И действительно, в ноябре прошлого года исследователи из Тель-Авивского университета сообщили об успехе в использовании системы запуска CRISPR на основе липидов в виде наночастиц для лечения агрессивных клеток глиобластомы (рака мозга) у мышей. Предварительные результаты показали, что после лечения рост опухоли уменьшился вдвое, а выживаемость увеличилась на 30%.
CRISPR Therapeutics также недавно начала клиническое испытание 1 фазы CTX110 для другого злокачественного заболевания — неходжкинской лимфомы. Эксперимент сопровождался негативными заголовками в газетах после того, как пациент, получивший самую высокую дозу, умер, когда лечение реактивировало спящий вирус герпеса в его организме, который вызвал энцефалит. Это событие снова вызвало вопросы о влиянии методов генной терапии на людей с ослабленной иммунной системой, а также несколько затмило положительные результаты у восьми пациентов с рецидивирующим заболеванием, которые получили вторую дозу на его уровне: через три месяца у четырех из них произошла полная ремиссия.
Настоящий эксперимент основан на иммунологических открытиях, совершенных такими компаниями, как Gilead и Novartis, которые производят препараты для лечения CAR (химерный антигенный рецептор) -T-клеток. В рамках лечения новая ДНК вводится в Т-клетки иммунной системы, чтобы помочь им убить раковые опухоли. Это длительный процесс, требующий от пациентов посещения лаборатории и не допускающий массового производства.
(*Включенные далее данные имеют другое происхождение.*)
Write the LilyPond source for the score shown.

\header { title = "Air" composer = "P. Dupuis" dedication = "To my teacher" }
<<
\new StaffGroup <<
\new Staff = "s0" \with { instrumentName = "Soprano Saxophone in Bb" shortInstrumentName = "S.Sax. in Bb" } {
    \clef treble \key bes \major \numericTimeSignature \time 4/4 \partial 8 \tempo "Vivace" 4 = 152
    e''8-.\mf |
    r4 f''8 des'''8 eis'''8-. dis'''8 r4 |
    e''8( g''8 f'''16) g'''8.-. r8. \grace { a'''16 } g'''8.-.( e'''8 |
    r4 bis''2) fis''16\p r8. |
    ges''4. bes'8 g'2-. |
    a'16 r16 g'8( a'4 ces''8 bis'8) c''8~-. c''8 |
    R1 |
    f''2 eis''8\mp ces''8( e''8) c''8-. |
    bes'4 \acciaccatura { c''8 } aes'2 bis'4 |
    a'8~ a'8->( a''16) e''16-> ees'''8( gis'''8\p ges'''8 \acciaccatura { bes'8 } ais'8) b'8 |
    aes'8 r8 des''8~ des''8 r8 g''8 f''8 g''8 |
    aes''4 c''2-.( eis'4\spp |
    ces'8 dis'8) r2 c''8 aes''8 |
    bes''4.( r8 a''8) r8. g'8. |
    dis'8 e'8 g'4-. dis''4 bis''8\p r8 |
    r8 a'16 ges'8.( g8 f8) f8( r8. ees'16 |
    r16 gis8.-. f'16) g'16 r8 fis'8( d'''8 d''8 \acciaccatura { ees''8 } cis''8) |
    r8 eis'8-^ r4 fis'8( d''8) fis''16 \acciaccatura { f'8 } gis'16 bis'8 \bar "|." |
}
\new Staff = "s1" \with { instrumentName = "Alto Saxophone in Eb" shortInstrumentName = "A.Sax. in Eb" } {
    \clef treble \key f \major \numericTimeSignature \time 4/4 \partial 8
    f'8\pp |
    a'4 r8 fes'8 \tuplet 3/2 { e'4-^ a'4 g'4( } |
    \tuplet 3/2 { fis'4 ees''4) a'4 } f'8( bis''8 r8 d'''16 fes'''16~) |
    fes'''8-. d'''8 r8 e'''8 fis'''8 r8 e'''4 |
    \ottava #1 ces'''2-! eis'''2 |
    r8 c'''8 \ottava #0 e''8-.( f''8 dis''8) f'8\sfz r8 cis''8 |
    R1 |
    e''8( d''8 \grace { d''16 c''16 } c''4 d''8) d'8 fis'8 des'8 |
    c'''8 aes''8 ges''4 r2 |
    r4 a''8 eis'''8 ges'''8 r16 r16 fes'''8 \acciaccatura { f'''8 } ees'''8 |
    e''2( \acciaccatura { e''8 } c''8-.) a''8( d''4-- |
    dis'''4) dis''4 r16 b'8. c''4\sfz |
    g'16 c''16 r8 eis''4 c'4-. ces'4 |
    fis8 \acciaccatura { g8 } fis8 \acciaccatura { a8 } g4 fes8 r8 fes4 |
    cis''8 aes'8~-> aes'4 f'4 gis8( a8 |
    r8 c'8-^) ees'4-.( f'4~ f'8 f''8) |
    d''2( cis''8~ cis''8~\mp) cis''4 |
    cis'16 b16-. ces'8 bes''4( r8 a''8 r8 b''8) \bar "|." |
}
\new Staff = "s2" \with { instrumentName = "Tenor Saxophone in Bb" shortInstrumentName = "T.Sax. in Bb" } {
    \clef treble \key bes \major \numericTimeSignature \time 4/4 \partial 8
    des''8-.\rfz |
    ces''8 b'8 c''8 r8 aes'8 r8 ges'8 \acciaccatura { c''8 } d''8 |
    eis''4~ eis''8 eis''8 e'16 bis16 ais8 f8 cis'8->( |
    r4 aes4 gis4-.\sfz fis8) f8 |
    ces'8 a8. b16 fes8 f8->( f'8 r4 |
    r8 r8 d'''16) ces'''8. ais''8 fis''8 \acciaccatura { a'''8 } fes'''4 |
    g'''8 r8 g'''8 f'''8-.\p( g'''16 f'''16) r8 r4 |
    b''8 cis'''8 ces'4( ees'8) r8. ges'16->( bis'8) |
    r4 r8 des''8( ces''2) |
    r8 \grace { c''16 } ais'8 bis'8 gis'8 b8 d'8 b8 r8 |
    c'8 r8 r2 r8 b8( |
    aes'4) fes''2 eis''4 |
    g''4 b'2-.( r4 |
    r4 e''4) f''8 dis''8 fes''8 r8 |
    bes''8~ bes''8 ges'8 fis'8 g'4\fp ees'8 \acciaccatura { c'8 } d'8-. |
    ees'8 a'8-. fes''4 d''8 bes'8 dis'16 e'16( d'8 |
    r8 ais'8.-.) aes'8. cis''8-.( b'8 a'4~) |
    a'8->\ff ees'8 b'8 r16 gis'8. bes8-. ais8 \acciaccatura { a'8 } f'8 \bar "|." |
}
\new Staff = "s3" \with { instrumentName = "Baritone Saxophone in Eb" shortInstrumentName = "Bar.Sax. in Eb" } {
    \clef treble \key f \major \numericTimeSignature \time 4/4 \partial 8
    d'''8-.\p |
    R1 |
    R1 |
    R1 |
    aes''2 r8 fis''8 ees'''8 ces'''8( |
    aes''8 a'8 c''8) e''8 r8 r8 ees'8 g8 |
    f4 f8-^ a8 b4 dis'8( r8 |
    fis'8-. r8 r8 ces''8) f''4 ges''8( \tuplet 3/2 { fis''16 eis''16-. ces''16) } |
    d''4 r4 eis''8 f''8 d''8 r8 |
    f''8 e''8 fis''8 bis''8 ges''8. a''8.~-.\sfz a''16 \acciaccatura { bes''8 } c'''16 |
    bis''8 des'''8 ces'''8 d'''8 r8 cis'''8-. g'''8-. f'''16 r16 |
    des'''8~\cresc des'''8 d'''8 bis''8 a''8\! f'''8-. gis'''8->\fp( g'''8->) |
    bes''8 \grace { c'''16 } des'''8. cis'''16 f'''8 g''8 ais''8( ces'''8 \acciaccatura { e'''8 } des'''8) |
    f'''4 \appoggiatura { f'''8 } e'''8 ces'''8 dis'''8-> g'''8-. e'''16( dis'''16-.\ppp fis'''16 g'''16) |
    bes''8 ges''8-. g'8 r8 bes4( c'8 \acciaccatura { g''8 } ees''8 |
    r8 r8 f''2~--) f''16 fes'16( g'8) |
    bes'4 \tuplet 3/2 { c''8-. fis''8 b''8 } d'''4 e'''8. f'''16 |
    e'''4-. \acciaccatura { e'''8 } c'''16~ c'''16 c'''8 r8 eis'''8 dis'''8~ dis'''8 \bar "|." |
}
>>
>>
С другой стороны, CRISPR Therapeutics находится на переднем крае разработки аллогенных методов лечения, основанных на использовании клеток от здоровых доноров. Риск использования чужеродных донорских клеток заключается в том, что организм реципиента отвергнет их и вызовет болезнь трансплантат против хозяина (GvHD), которая может быть фатальной. CRISPR Therapeutics и другая биотехнологическая компания под названием Allogenic Therapeutics надеются показать, что этого не произойдет в результате разрабатываемых ими методов лечения. Создание готовых лекарств на клеточном уровне, несомненно, будет значительно дешевле для медицинской промышленности и принесет пользу пациентам, поскольку их доступность во всем мире увеличивается.
В долгосрочной перспективе использование CRISPR с целью замены дефектной ДНК в сочетании с CAR-T (действием иммунной системы, способным разрушать существующие опухоли) сможет стать оптимальной комбинацией, когда речь идет об излечения рака.